With notation I personally dont really like your use of mods although I understand what you mean. I would write: $U_{n} = n(a+b)/2 + (a-b)/4 + ((a-b)/4)(-1)^{n}$. Now for the generalisation: There are many better mathematicians on this site than me but I will give you my solution, leaving the proof to you (unless you ask me to explain): So, let k be the number of distinct terms (ie. a+b+c+a+b+c.... would be k= 3), n be the number of terms and we also have i where $i \equiv n \pmod{k}$, and also $i \ne {0}$. In this case we will call the distinct numbers $a_{1}$, $a_{2}$, $a_{3}$ etc. instead of a, b, c My formula would be:( $a_{1} \times (2n-i)$ + $a_{2} \times (2n-i)$ + $a_{3} \times (2n-i)$ + ... + $a_{i-1} \times (2n-i)$ + $a_{i} \times (2n-i)$ + $a_{i+1} \times (n-i)$ + $a_{i+2} \times (n-i)$ + $a_{i+3} \times (n-i)$ + ... + $a_{k} \times (n-i)$ ) / k. If $i = 0$ then it is trivial.

- 6 years ago

I've been looking back over this and realised I made a few errors.

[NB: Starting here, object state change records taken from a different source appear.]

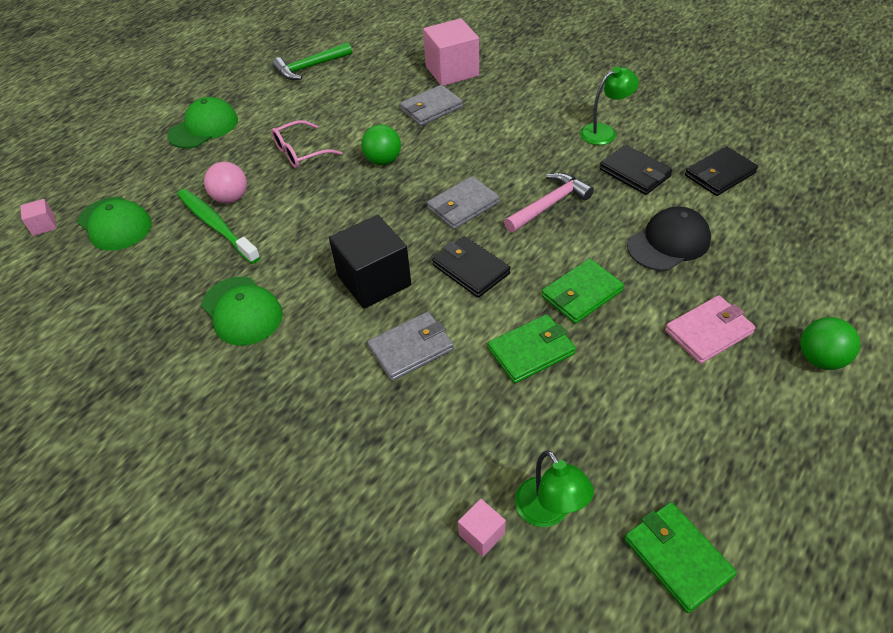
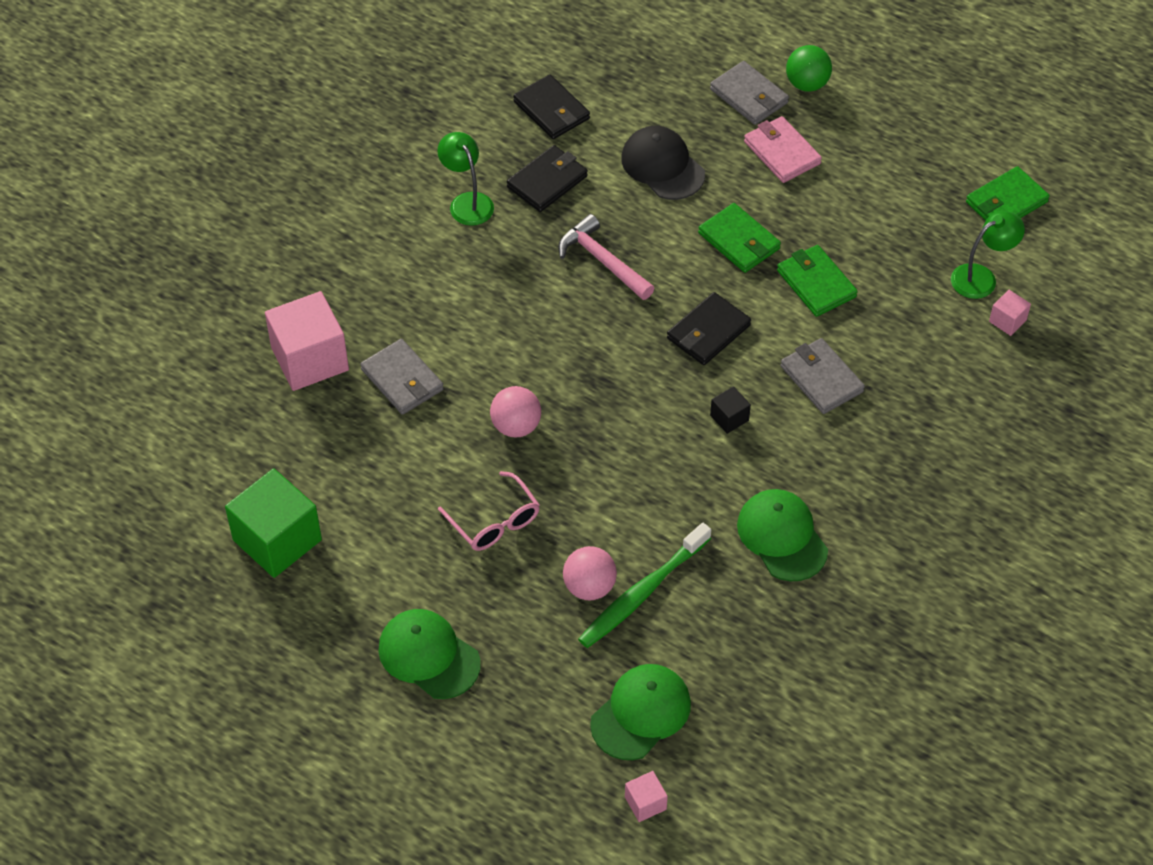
camera: 95 degrees left, 5 degrees up
(242, 311) = (782, 537): green cap -> green cap turned 75 degrees counterclockwise
(310, 67) = (277, 540): green hammer -> green cube
(374, 280) = (729, 418): black cube -> black cube, size x0.46
(383, 160) = (516, 426): green ball -> pink ball
(463, 206) = (604, 340): grey wallet -> grey wallet (749, 96)

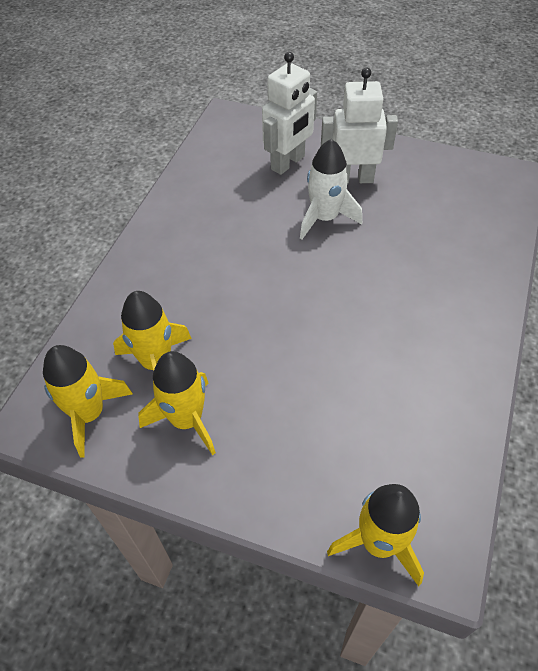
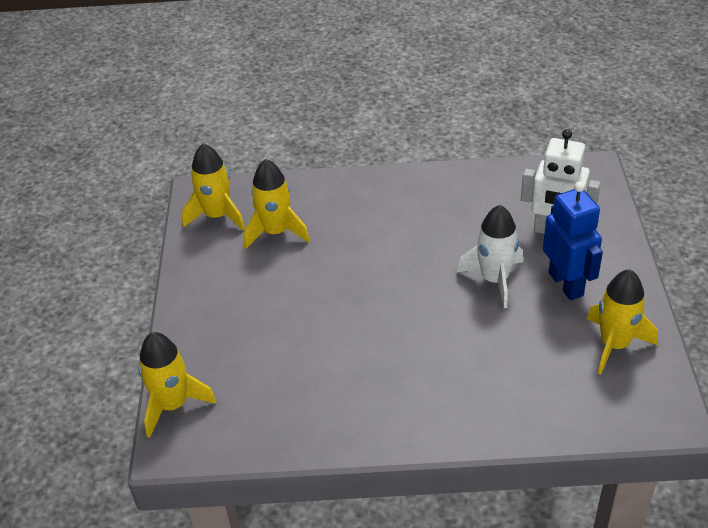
camera: 70 degrees right, 10 degrees down
(186, 420) = (233, 266): yellow rocket -> yellow rocket (614, 344)
(353, 178) = (566, 284): white robot -> blue robot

First of all, in the case where $k = 2$ it should be $-1^{n+1}$ instead of $-1^{n}$. As for the generalisation, I made a fairly stupid misrake, it should be: ( $a_{1} \times (n+k-i)$ + $a_{2} \times (n+k-i)$ + ... + $a_{i} \times (n+k-i)$ + $a_{i+1} \times (n-i)$ + $a_{i+2} \times (n-i)$ + ... + $a_{k} \times (n-i)$ )/ k

- 6 years ago

I like how you got rid of the mod, and it makes me wonder weather the same sort of thing could be done to get rid of a $- (n(mod k))$ term as i had used it in a general sense, (n,k positive integers, n <= k). I'll post back once I get some real time to go over this if I have any further questions, thanks :)

- 6 years ago

I have no idea how to do it efficiently, but I came up with this off the top of my head:

$n\text{ (mod }k)=\dfrac{k\cdot \text{arg}\left(e^{2\pi i n/k}\right)}{2\pi}$

Feel free to simplify it if you can find a way.

- 5 years, 6 months ago